Of course she did. I do wonder how many other unexpected namings Flandre might indulge in as time goes on. She seems the sort of name her personal transportation, and possibly even notable appliances once the has some."

She'll get along well with the people of Barsaive and Elizabeth Shustal.


#10, RE: GG 2/V: Une Inconnue Bien Connue
Posted by Zemyla on Oct-17-20 at 08:06 PM
In response to message #0
LAST EDITED ON Oct-17-20 AT 08:15 PM (EDT) by Gryphon (admin)
 
This doesn't belong in the Touhou art thread, so it'd probably best be placed here: Tracer in a maid outfit.

At one point she claims that she has dreams about being a kitchen maid in a large house in the country. This is a joke about her VA having been in Downton Abbey, but this might be a good place for those dreams to come true.

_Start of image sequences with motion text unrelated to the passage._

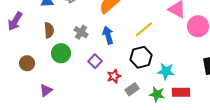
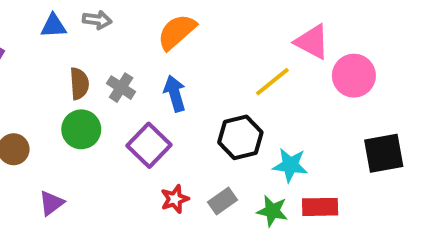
yellow line: (144, 29) -> (272, 82), moved
brown semicircle: (49, 30) -> (79, 84), moved
purple square: (95, 61) -> (149, 145), size x1.5
red star: (114, 76) -> (175, 199), moved

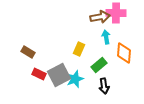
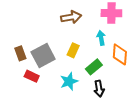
brown arrow: (100, 17) -> (71, 17), moved
brown rectangle: (28, 52) -> (20, 53), turned 40
gray square: (59, 75) -> (43, 55), moved

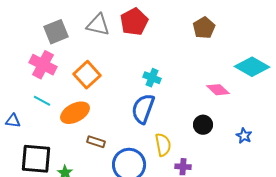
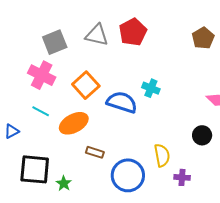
blue semicircle: (143, 109) -> (122, 102), moved, turned 88
blue triangle: (13, 121) -> (12, 131), turned -35

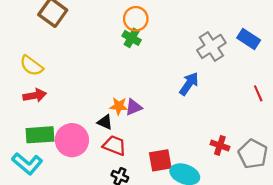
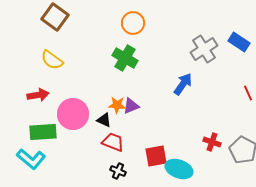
green cross: (132, 38) -> (125, 58), moved, size x1.4
yellow semicircle: (31, 66) -> (52, 60), moved
pink circle: (72, 140) -> (73, 114), moved

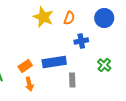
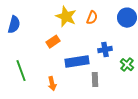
blue cross: (81, 41) -> (105, 50), moved
orange rectangle: (25, 66) -> (53, 42), moved

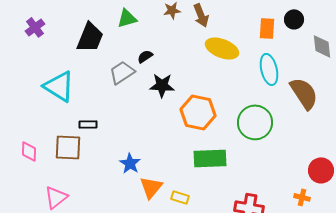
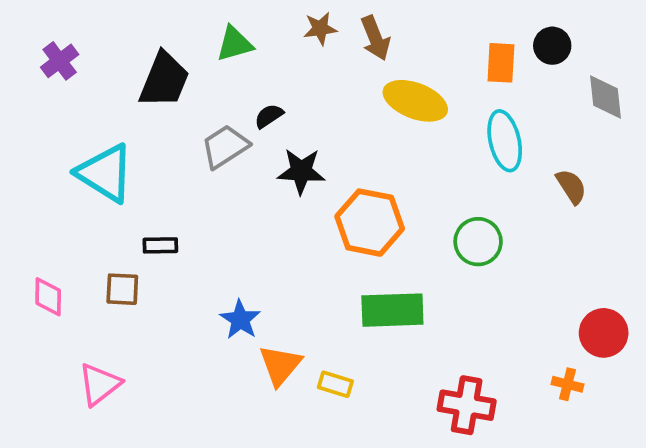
brown semicircle: (304, 93) -> (571, 186), size x0.6
green circle: (255, 122) -> (478, 242), size x0.7
brown square: (68, 147) -> (122, 289), size x0.7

#11, RE: GG 2/V: Une Inconnue Bien Connue
Posted by Gryphon on Oct-17-20 at 08:14 PM
In response to message #10
LAST EDITED ON Oct-17-20 AT 08:16 PM (EDT)
 
>This doesn't belong in the Touhou art thread, so it'd probably best be
>placed here: Tracer in a maid outfit.
>
>At one point she claims that she has dreams about being a kitchen maid
>in a large house in the country. This is a joke about her VA having
>been in Downton Abbey, but this might be a good place for those dreams
>to come true.

I feel like Remilia is not so coldhearted as to make a houseguest with a broken leg work off her keep, although once she's feeling better, I could see Lena hatching the idea with Sakuya as a joke. (She'd need Sakuya's help with the uniform, after all. :)

--G.
"As for the animal ears and tail, you're on your own there, I'm afraid. My supply of cosplay accessories is very limited now that I haven't access to the TARDIS wardrobes."
-><-
Benjamin D. Hutchins, Co-Founder, Editor-in-Chief, & Forum Mod
Eyrie Productions, Unlimited http://www.eyrie-productions.com/
zgryphon at that email service Google has
Ceterum censeo Carthaginem esse delendam.